### Information shown
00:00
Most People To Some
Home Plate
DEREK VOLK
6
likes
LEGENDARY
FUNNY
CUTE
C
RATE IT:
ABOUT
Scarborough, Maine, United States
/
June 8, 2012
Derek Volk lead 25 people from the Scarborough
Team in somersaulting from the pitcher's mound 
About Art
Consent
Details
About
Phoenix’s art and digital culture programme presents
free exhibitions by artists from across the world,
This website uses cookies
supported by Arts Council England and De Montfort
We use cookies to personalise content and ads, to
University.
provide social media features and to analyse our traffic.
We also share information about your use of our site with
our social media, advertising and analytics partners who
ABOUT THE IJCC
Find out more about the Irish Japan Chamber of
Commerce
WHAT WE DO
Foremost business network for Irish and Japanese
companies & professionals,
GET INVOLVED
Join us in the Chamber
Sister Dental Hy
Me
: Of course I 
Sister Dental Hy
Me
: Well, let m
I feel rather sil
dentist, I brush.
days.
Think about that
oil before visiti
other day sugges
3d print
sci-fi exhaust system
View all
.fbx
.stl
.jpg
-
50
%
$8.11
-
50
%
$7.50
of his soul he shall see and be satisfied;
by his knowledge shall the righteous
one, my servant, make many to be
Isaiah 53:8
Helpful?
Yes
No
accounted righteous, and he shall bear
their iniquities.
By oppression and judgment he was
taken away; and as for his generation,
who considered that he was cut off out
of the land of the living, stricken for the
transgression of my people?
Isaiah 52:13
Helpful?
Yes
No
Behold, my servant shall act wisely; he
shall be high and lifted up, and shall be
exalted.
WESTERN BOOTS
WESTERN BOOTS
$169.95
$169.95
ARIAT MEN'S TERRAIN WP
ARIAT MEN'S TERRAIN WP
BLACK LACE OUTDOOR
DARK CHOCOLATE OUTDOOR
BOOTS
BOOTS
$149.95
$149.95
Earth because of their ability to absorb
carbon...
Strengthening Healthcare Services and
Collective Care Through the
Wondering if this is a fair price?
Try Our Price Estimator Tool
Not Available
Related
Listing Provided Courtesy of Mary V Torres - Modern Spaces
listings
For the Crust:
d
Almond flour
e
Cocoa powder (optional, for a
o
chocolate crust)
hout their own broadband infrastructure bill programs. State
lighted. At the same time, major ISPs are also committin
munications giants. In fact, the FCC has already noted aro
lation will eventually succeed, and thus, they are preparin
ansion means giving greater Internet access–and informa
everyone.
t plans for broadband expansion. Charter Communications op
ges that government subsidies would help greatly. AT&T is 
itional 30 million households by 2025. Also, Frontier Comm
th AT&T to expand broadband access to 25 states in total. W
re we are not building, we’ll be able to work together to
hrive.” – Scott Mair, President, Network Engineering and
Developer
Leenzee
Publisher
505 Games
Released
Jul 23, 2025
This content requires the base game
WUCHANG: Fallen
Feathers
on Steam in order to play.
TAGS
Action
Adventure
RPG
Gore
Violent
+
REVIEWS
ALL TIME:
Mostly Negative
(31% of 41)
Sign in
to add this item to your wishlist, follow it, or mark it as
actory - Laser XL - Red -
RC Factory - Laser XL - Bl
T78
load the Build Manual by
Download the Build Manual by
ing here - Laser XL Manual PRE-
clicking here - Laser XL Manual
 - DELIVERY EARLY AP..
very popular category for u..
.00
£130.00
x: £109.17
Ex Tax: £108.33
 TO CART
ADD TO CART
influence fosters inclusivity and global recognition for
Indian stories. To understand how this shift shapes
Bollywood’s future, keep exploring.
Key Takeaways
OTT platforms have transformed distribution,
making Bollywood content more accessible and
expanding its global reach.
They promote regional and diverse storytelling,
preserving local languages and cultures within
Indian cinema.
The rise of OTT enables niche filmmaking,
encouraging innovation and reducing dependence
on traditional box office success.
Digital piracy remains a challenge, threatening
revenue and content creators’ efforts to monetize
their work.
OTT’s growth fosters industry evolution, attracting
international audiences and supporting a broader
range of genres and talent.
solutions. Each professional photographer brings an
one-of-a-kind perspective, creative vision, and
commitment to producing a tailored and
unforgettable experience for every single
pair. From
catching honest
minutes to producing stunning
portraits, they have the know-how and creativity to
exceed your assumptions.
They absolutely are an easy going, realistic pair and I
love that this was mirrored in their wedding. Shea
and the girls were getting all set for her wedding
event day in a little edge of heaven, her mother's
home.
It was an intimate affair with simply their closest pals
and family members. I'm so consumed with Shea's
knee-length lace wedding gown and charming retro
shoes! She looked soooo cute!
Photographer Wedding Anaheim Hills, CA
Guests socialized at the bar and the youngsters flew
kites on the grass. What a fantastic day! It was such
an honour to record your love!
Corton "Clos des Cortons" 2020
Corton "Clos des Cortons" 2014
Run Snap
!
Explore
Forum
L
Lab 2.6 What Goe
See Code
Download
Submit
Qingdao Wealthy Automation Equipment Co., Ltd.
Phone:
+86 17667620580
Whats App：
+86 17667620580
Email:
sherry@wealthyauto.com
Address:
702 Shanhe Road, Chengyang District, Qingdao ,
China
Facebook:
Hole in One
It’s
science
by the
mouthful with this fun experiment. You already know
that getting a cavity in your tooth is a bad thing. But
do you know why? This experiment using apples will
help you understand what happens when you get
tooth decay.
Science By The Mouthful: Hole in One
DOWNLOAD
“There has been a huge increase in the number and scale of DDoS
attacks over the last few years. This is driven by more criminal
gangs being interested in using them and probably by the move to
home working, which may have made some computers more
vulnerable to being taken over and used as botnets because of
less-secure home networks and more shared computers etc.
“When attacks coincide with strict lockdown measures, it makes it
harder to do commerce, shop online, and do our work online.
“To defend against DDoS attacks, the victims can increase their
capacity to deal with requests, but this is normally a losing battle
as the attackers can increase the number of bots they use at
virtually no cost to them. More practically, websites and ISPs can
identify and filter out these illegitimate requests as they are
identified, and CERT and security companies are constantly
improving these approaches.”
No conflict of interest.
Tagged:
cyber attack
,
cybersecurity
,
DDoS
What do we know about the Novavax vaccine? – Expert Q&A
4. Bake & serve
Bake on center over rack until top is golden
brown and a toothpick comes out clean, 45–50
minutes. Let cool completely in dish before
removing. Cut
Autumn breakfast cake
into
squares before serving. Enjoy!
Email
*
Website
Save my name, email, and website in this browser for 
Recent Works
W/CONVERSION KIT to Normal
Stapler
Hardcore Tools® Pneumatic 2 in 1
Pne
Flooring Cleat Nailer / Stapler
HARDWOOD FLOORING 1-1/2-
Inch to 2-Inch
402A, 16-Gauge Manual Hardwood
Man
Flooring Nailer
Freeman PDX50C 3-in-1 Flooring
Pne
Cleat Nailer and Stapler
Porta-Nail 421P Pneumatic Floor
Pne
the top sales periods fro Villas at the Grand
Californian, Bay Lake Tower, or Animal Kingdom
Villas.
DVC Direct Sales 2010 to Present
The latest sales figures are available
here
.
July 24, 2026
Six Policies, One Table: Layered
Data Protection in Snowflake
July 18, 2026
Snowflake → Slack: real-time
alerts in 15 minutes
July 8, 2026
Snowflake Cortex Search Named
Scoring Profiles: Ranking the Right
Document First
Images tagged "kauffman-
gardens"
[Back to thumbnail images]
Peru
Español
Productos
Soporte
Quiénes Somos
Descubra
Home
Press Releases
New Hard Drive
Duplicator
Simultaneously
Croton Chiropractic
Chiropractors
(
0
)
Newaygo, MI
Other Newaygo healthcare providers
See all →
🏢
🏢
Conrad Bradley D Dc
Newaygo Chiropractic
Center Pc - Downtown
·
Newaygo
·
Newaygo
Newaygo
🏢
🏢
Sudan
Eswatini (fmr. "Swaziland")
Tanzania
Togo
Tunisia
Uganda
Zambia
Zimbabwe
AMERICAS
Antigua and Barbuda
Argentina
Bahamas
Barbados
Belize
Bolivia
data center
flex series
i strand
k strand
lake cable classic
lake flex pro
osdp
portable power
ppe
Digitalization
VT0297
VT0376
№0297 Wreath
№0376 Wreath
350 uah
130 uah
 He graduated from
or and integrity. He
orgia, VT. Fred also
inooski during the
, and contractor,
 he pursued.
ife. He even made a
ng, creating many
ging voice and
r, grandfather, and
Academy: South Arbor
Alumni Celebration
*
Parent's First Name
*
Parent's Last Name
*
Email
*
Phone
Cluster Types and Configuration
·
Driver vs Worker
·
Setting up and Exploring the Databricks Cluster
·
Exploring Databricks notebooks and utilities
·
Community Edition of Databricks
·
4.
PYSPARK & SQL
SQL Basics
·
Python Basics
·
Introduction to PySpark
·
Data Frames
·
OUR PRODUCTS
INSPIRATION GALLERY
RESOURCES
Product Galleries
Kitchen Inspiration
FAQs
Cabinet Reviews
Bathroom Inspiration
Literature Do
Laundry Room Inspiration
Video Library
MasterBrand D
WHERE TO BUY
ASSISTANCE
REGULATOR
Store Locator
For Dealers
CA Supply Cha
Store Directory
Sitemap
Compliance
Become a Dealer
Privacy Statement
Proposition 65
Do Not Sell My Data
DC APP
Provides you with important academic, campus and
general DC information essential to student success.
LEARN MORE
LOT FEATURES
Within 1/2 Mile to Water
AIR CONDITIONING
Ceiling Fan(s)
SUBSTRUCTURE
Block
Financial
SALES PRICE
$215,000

### Work required
Count the lines in the records that contain the word "Shea", and give only that number.

### Written solution
2